Stephen Parrish Information and Inventory

Stephen Parrish

(1846 - 1938)

Stephen Parrish

(1846-1938)

With few exceptions, I’m not tempted by etchings, although I appreciate the pure drawing skills required. However, when I saw this oversized, very well-composed and drawn Gloucester Harbor scene, I relented and purchased it from a dealer/ book publisher in 1998. Stephen Parrish was Maxfield Parrish’s father and an accomplished artist in his own right. Of Quaker parents who frowned upon frivolous activities like drawing, Stephen had to struggle to achieve his desire to be a painter.
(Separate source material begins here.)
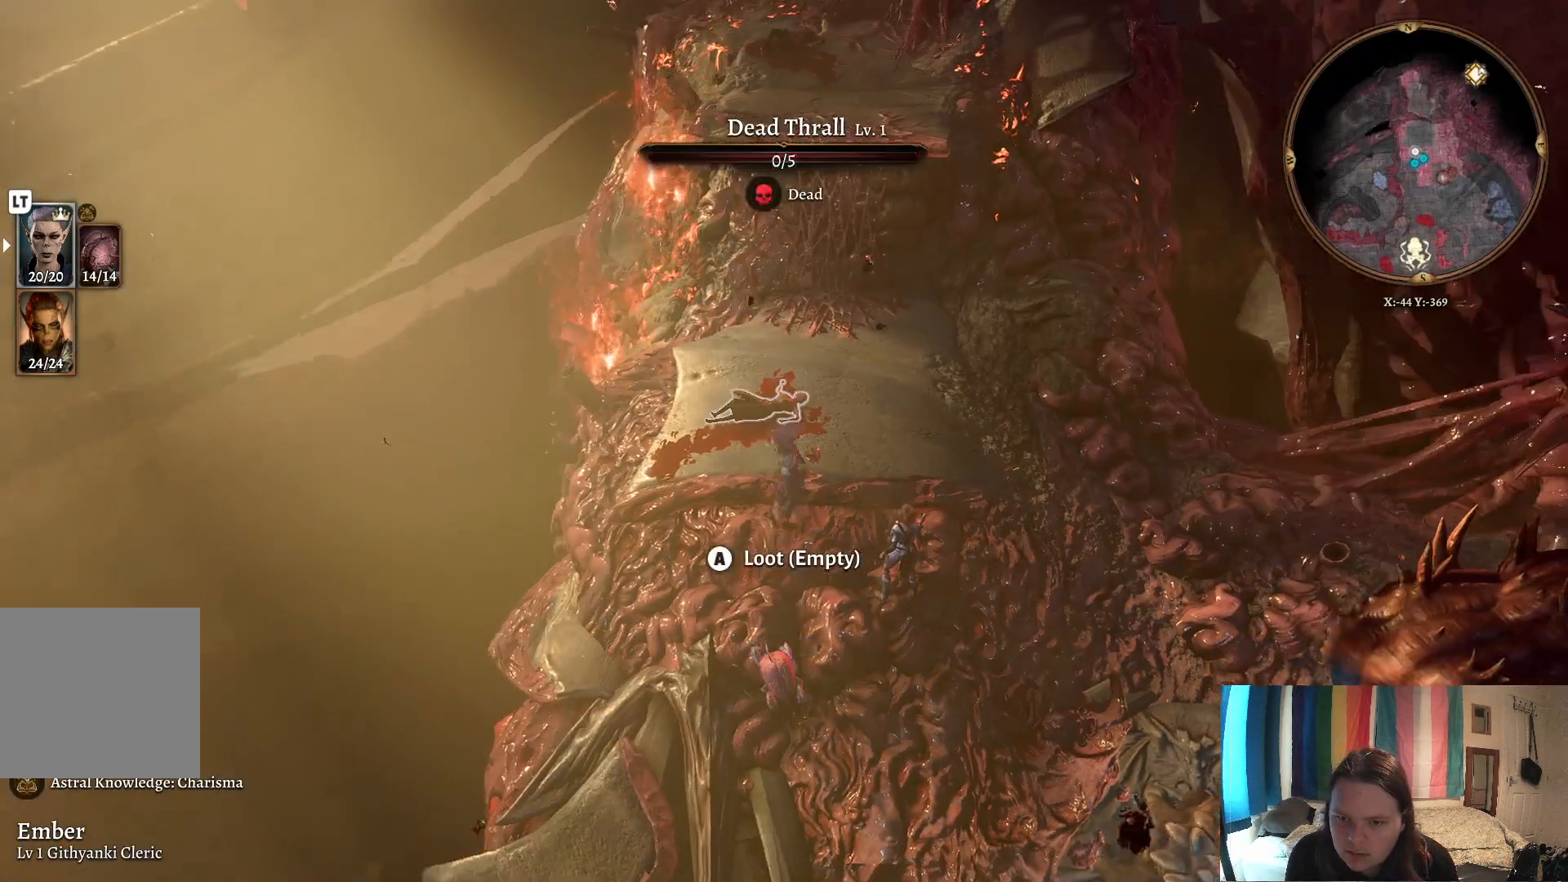
{"buttons": [], "left_stick": "up", "right_stick": "center", "events": [[300, "right_stick", "center"]]}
After three years of painting in oils with few sales, he began studying etching with Peter Moran in Philadelphia, and his natural drawing skills made him an accomplished etcher in a remarkably short time. Although Parrish developed his ability as an oil painter, he found during the 1880s that etchings were extremely popular in the United States and he, along with J. A. M. Whistler and his friend and student Charles Platt, were the most popular etchers in the country. He completed 170 etchings during almost a decade of work in Gloucester, and forty-two of them were Cape Ann subjects. These works were exhibited widely across the United States and sold very well, certainly bringing affordable works of art to “the masses.” It is through the medium of etching that Stephen Parrish has preserved a place for himself in the canon of American art—that and being Maxfield’s father.